In the case of Meltdown the patches come at a cost: they lower a computer’s performance. Firms say they have not yet seen a big impact, but even a few percentage points of number-crunching power matter, says Stacy Rasgon of Bernstein Research. In the case of Google, whose data centres are said to house more than 1m servers, the performance impact could amount to the equivalent of tens of thousands of servers. Cloud providers are likely to demand compensation from Intel, which makes most of the processors used in data centres.
Intel has already been hit by at least three class-action lawsuits over these vulnerabilities. If they do get exploited at scale, the firm could face a public-relations disaster similar to one in 1994 when news emerged of a bug that caused its Pentium processors occasionally to divide numbers incorrectly. Although the flaw did not affect most users, Intel was forced to replace many processors, leading to a $475m charge against its earnings.
The chip giant maintains that this time is different, noting that back then the problem stemmed from a bona-fide bug in its chips; now it is the result of a weakness in the way that most processors are designed, which also affects products from other chip firms, including AMD and ARM. Yet even if the firm does not take a financial hit, the episode will have made its chief executive, Brian Krzanich, look bad. In late November, nearly six months after Intel was warned of the vulnerabilities, he sold Intel shares worth $39m. The firm says that the sale was unrelated and executed under an automated trading plan, but this scheme was set up in October.
Mr Krzanich could do without the distraction, since Intel has other, bigger problems. It still reigns over the markets for chips that power personal computers and standard servers in data centres. Yet the action in the semiconductor industry has shifted to processors that excel at processing reams of data for artificial-intelligence services, such as those sold by NVIDIA. Intel is not standing still. It has bought Nervana Systems, an AI tech firm. But it has yet to prove itself in this new world.

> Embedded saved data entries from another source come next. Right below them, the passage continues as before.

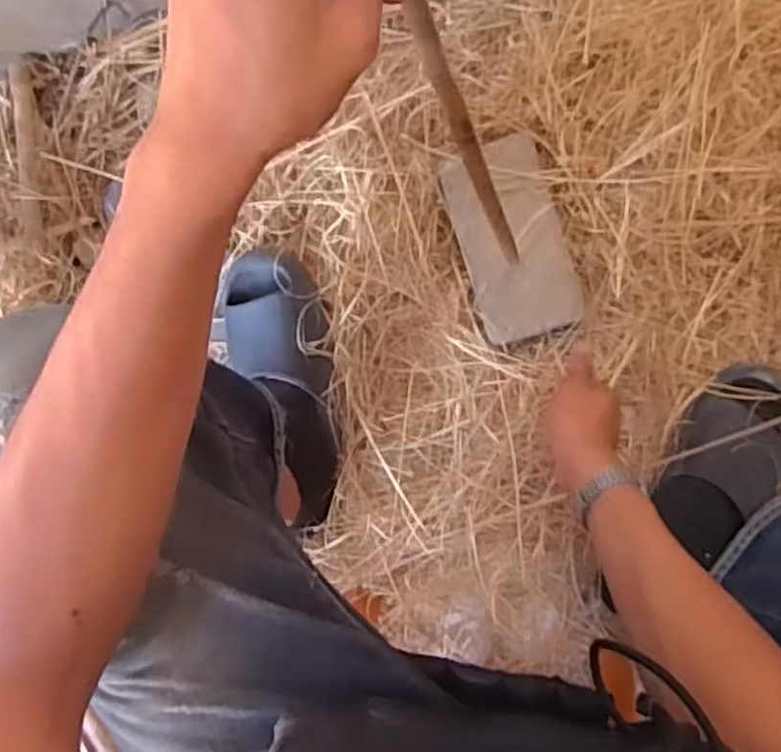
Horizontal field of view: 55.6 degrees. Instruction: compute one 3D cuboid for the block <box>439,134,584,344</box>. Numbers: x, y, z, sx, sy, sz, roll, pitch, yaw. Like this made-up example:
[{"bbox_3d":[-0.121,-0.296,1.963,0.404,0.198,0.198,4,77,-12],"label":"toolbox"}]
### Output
[{"bbox_3d":[0.127,-0.146,0.778,0.107,0.036,0.209,-16,86,7],"label":"block"}]

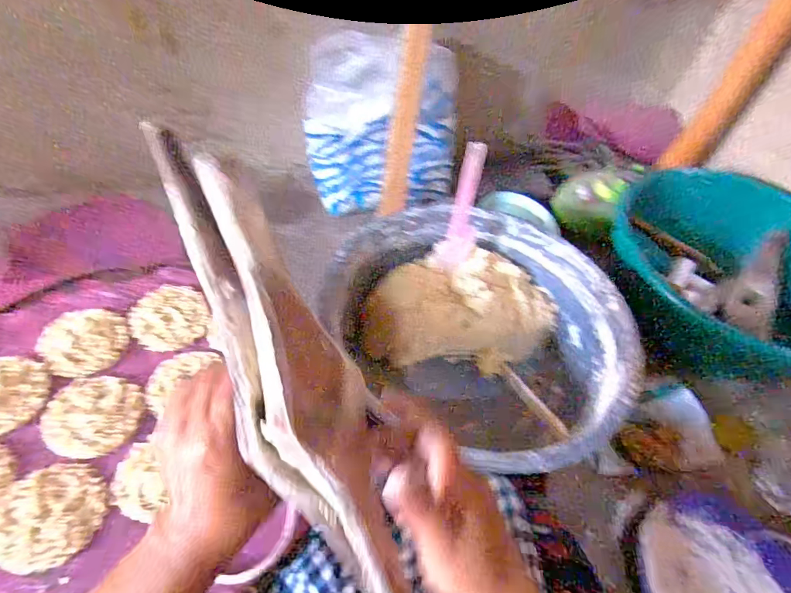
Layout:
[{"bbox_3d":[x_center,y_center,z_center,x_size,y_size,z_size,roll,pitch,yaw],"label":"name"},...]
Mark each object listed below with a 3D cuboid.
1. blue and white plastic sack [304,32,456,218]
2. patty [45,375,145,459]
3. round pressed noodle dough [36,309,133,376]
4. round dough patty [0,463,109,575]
[{"bbox_3d":[-0.019,-0.310,0.832,0.289,0.291,0.121,-4,51,-10],"label":"blue and white plastic sack"},{"bbox_3d":[-0.278,0.108,0.408,0.084,0.011,0.074,23,52,13],"label":"patty"},{"bbox_3d":[-0.318,0.042,0.451,0.081,0.012,0.074,3,50,-4],"label":"round pressed noodle dough"},{"bbox_3d":[-0.277,0.175,0.355,0.075,0.017,0.076,3,50,-4],"label":"round dough patty"}]

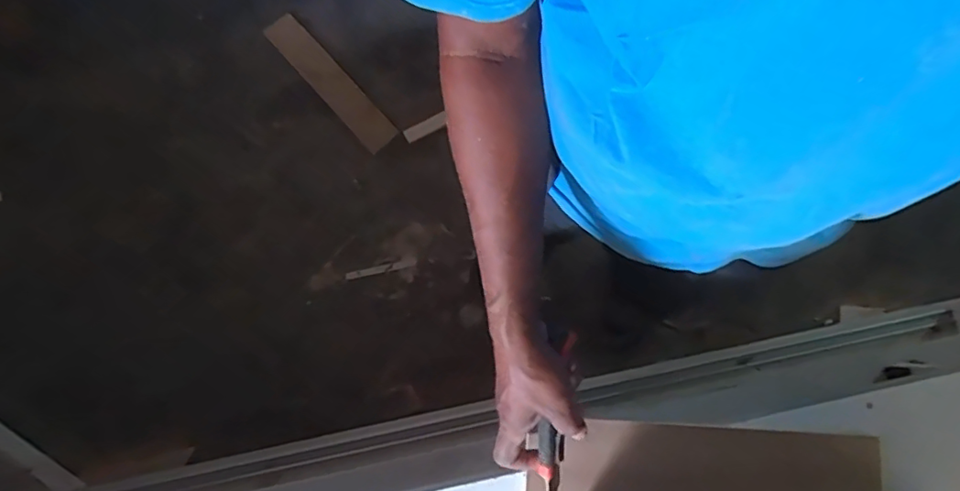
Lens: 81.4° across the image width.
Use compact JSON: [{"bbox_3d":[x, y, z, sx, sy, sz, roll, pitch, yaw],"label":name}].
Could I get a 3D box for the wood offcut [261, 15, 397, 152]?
[{"bbox_3d":[-0.391,-0.427,1.467,0.094,0.021,0.413,-43,95,-8],"label":"wood offcut"}]

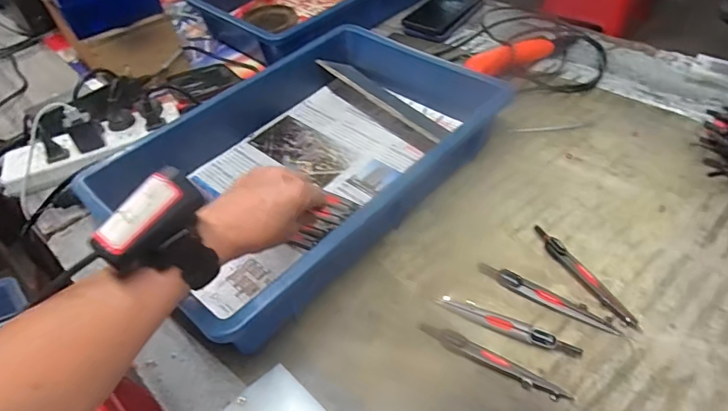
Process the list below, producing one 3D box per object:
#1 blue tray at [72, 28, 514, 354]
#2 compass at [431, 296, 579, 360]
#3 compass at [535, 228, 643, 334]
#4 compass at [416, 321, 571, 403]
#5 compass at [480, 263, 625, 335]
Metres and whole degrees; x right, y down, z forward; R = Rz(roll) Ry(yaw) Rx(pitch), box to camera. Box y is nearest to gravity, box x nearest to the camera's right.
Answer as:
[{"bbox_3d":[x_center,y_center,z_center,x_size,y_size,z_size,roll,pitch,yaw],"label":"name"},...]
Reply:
[{"bbox_3d":[-0.064,-0.061,0.538,0.288,0.075,0.426,32,59,31],"label":"blue tray"},{"bbox_3d":[0.128,0.111,0.410,0.127,0.013,0.019,20,53,23],"label":"compass"},{"bbox_3d":[0.212,0.064,0.440,0.019,0.009,0.134,-22,49,-13],"label":"compass"},{"bbox_3d":[0.107,0.133,0.385,0.129,0.005,0.018,23,54,25],"label":"compass"},{"bbox_3d":[0.171,0.085,0.424,0.130,0.010,0.015,21,54,24],"label":"compass"}]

Meltdown and Spectre are also likely to lead to soul-searching in the computer industry as a whole. Paul Kocher, one of the researchers who found the vulnerabilities, has said that they are chiefly a result of putting performance ahead of security. They stem from efforts to accelerate computers that date back to the 1990s. In order to save valuable nanoseconds when running a program, processors tackle some snippets of code ahead of time, a trick called “speculative execution”. Hackers can use bits of information that are not needed and are discarded, to their advantage.
There is no easy fix to this. Speculative execution is as fundamental to the working of modern chips as assembly lines are to a modern factory. More broadly, the economic incentives in the computing business favour speed and sharing over security, which promotes brittleness and fragility. The computer industry will survive this one-two punch, but other blows are bound to keep landing.